Examples of association of SVs to agronomically relevant phenotypes can be found in a recent review on putative dispensable regions of plant genomes (Marroni et al. 2014). The repertoire of functional and evolutionary consequences of SVs is expanding, but a comprehensive map of all causative SVs is still far from complete. The advent of NGS technologies highly improved the detection rate of SVs even if such technologies are affected by two main drawbacks: difficulty with reliably mapping short reads to DNA repeats (Treangen and Salzberg 2012) and platform-specific biases, which result in lower read coverage of some parts of the genome (for example, GC-rich regions) (Dohm et al. 2008).

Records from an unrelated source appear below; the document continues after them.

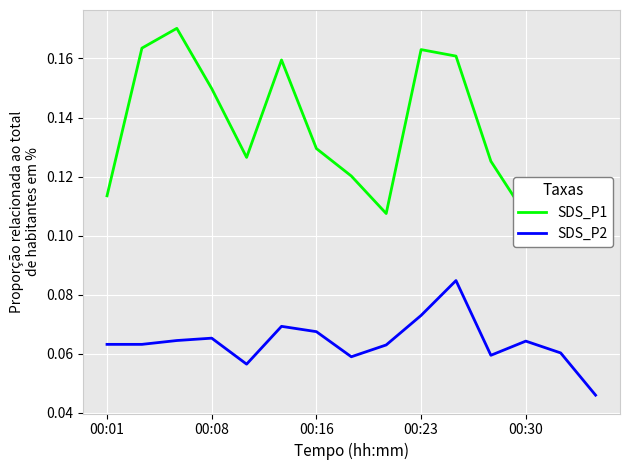

What value does the SDS_P1 series have at 8?

0.1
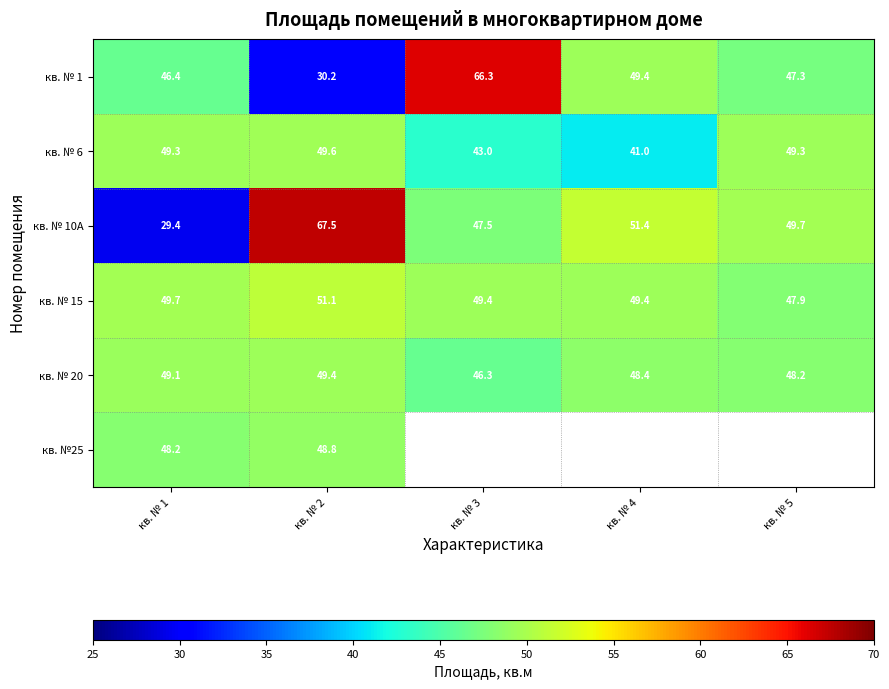

What is the difference between the maximum and second lowest values in the кв. № 20 series?

1.2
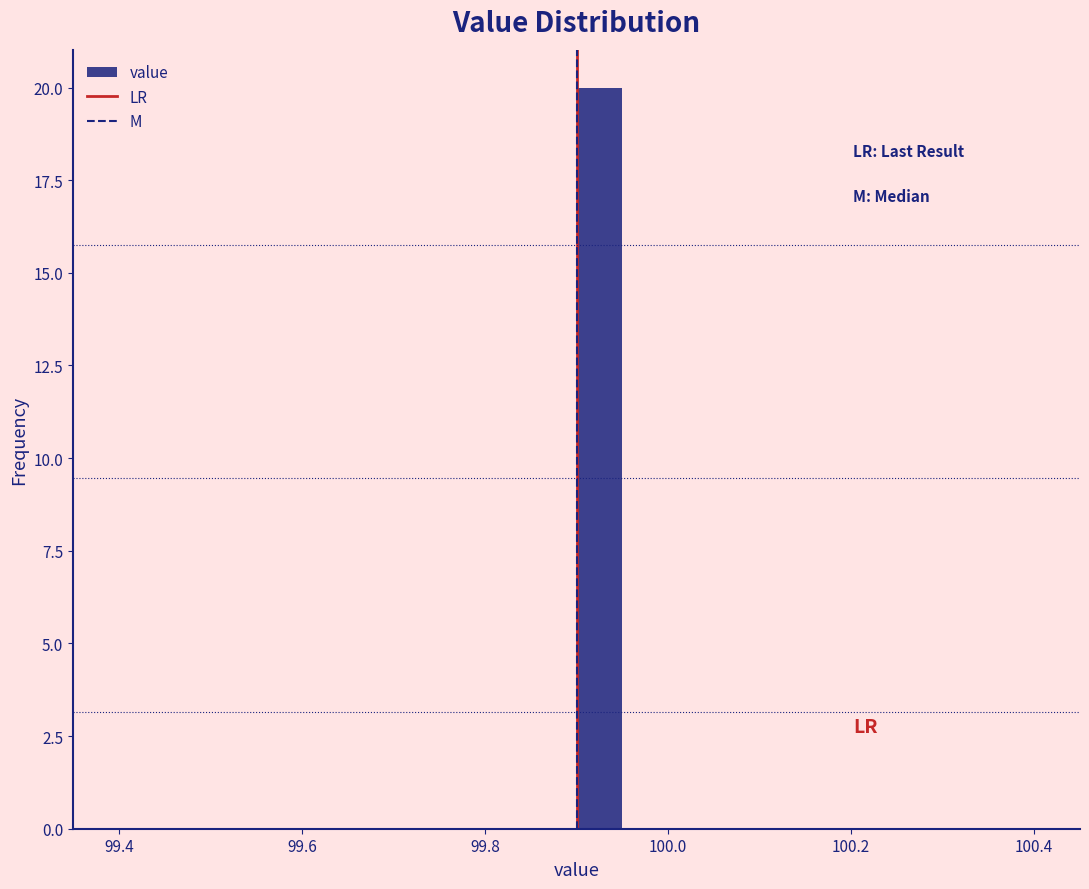

Around what value on the x-axis is the tallest bar? Give the approximate position of its centre, as read against the axis.

99.92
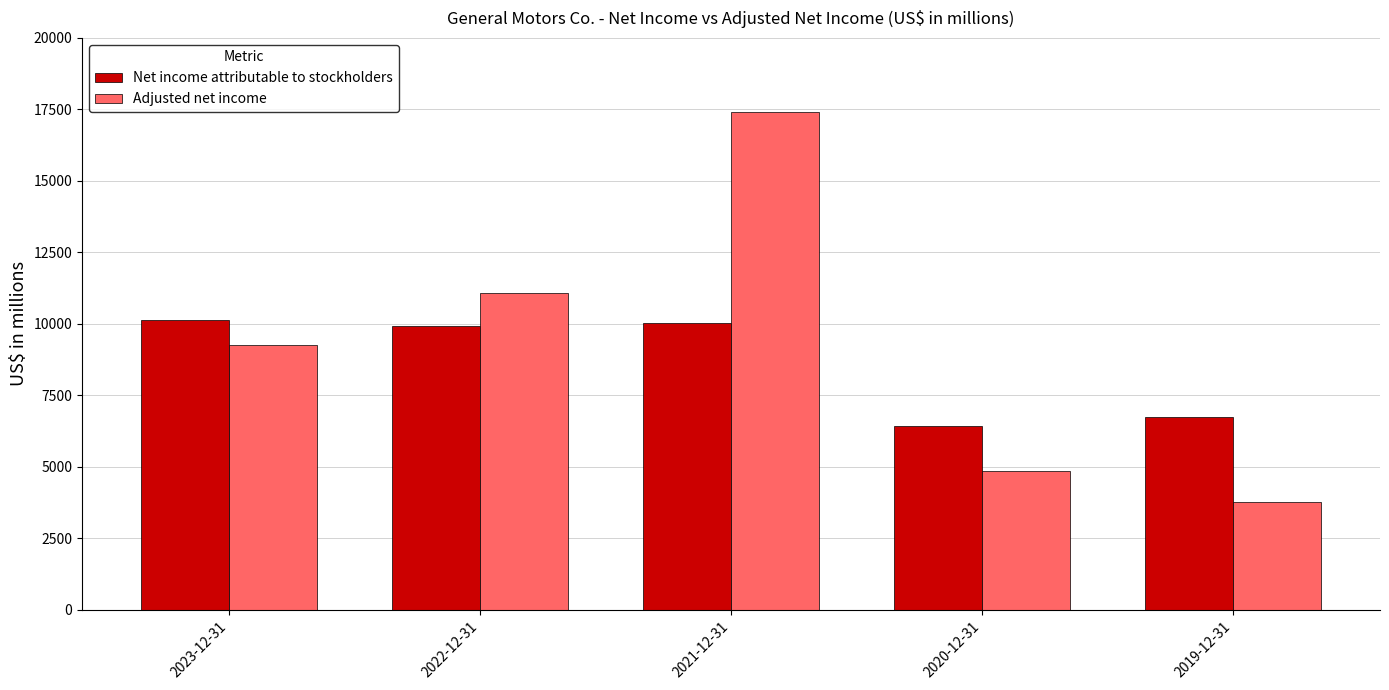

The value of Net income attributable to stockholders at 2020-12-31 is 6427. True or false?

True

Compared to detection of SVs using a single tool, the combination of different software has proved effective in overcoming the main drawbacks of NGS technologies and in improving SVs prediction accuracy. In addition, the use of libraries with different characteristics has been proved effective in the detection of SVs. Moreover, longer reads may greatly improve the specificity of reads mapping and consequently SVs detection. In this context, third generation sequencing (TGS) provide reads as long as few kb and could solve most of the problems of shorter reads, in particular in presence of repetitive regions source of most misalignments. Currently, its main problem is the accuracy of base calls, much lower than most of previous sequencing technologies. A final comment on the availability of proper infrastructures for SVs detection is needed. The huge quantity of NGS data requires a large hardware infrastructure to handle it in terms of both disk space and computational resources. Comprehensive databases of already discovered SVs could highly improve the detection but also the evaluation of putative newly discovered SVs. Although already available for human genetics the Database of Genomic Variants (http://dgv.tcag.ca/dgv/app/home; http://www.ncbi.nlm.nih.gov/dbvar/; http://www.ebi.ac.uk/dgva/), the need for an SV database for the plant kingdom could be seriously considered by bioinformatics institutes in the near future.

On the applicative, plant breeding side, we should consider whether and how CNVs will be effectively used for genomic-assisted selection. A relevant starting consideration is that for too much time this kind of variation has been excluded from genetic association studies. Not only in plants, but also in humans, sometimes genetic risk factors have been missed because association studies have sought risk-associated SNPs, while ignoring structural variation causing gene copy number changes, as reported for colorectal adenoma recurrence (Laukaitis et al. 2010). To avoid this, as anticipated by Stranger et al. (2007) and by Beckmann et al. (2007) for humans, the interrogation of the genomes for both types of variants (SNPs and CNVs) in association studies may be an effective way to elucidate the causes of complex phenotypes in humans, animals, and plants.